New analysis has confirmed the degree to which superannuation funds have altered their investment strategies to make sure they pass the Your Future, Your Super (YFYS) performance test.
Critics of the superannuation fund performance test argued that it would distort investment strategy decisions, and new research carried out by National Australia Bank (NAB) has confirmed that 88% of funds admitted it influenced their decision-making.
The research, contained with the NAB Super Insights Report, revealed that 88% of funds indicated that the YFYS performance tests influenced how they set their Strategic Asset Allocation and implemented their investment strategy.
It found that when setting their strategic asset allocation , the major of funds looked at absolute investment risk, relative peer performance risk and YFYS risk.
The NAB research found that increased YFYS benchmark sensitivity was driving allocations to asset classes that are readily benchmarked.
The research also found that there exists a strong preference for unlisted over listed international markets with funds indicating that over the next two years they would be increasing their relative exposure to unlisted international infrastructure, international property and private credit.
It found that while there had been increasing scrutiny over illiquidity and valuations of unlisted assets, funds still viewed the asset classes as attractive for delivery long-term returns.
Overall, it said that large funds were continuing to spearhead the increasing allocation to international assets.
“This speaks to the ongoing challenge for large funds in deploying incoming capital to the domestic market as readily as small funds without amplifying concentration risk as they seek diversification and attractive risk-based returns,” it said.
The report found that in 2023, superannuation funds held 47.8% of their assets offshore.

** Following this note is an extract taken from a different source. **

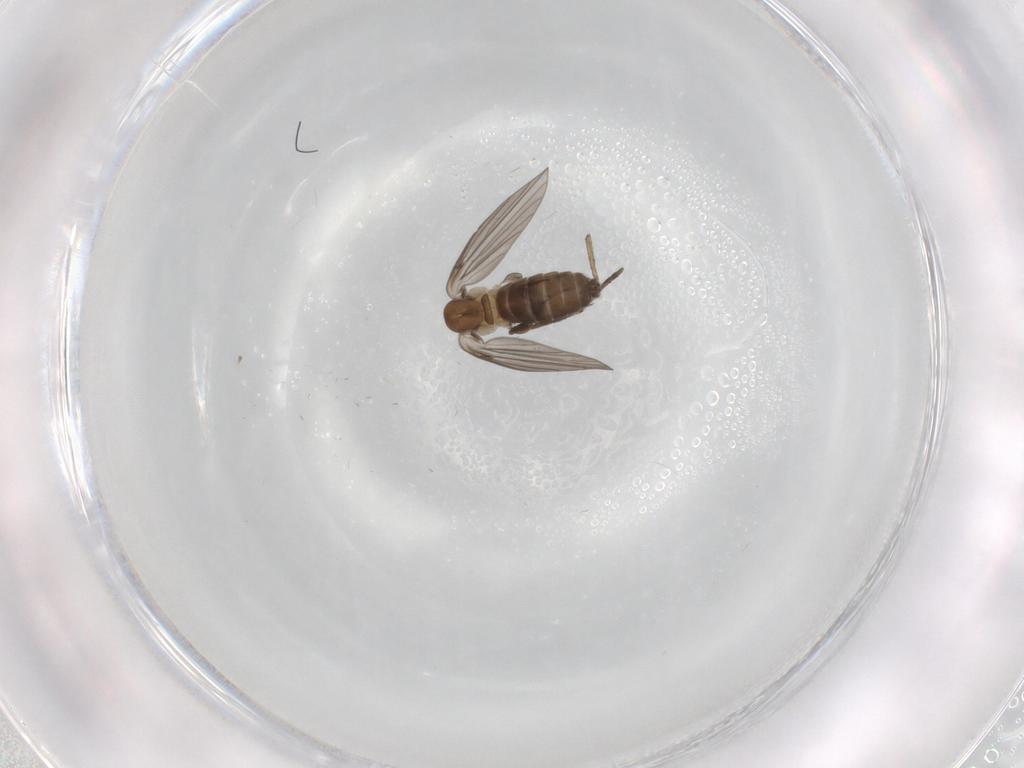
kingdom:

“Consistent with the trend observed in 2021, superannuation funds on average have increased the percentage of their investment portfolios in international assets,” it said.
So Industry Super Funds continue to push more into Unlisted Assets so they can game returns with valuations they set themselves.
And what’s does APRA do about it ? Nothing of course it’s Industry Super.
Actually APRA do plenty,
they are actively encouraging both Industry Super and Unlisted Assets with made up valuations.
When this fraud unravels I bet APRA take zero responsibility.
Bet APRA and Union Bosses ALL manage to sell out before eventual massive right downs of fanciful valuations.
“The research also found that there exists a strong preference for unlisted over listed international markets with funds indicating that over the next two years they would be increasing their relative exposure to unlisted international infrastructure, international property and private credit.”
This is ridiculous. Can someone explain how this is a good thing for super members? Unlisted valuations continue to be murky at best and now it seems we’re aiming to do more of it…
The worst piece of legislation ever documented. It’s clear that not a single investment professional was involved in drafting it. The 7 year look back rewards the risk takers in a bull market (bad luck to funds that tried to reduce member’s risk during the momentum market run), the refusal to look at the unlisted valuation debacle and basically having bureaucrats deciding asset allocation over specialists. The great idea to consolidate all industry funds into just 6 was a great one too in a small market like Australia. That will end well. Now they want these funds to provide retirement advice. Not sure how that will work with 30,000 members to each staff member.
Another example of Government intervention gone wrong. All we’re seeing is an outflow of Australian money into Overseas unlisted infrastructure and overseas private credit and a trend to the average.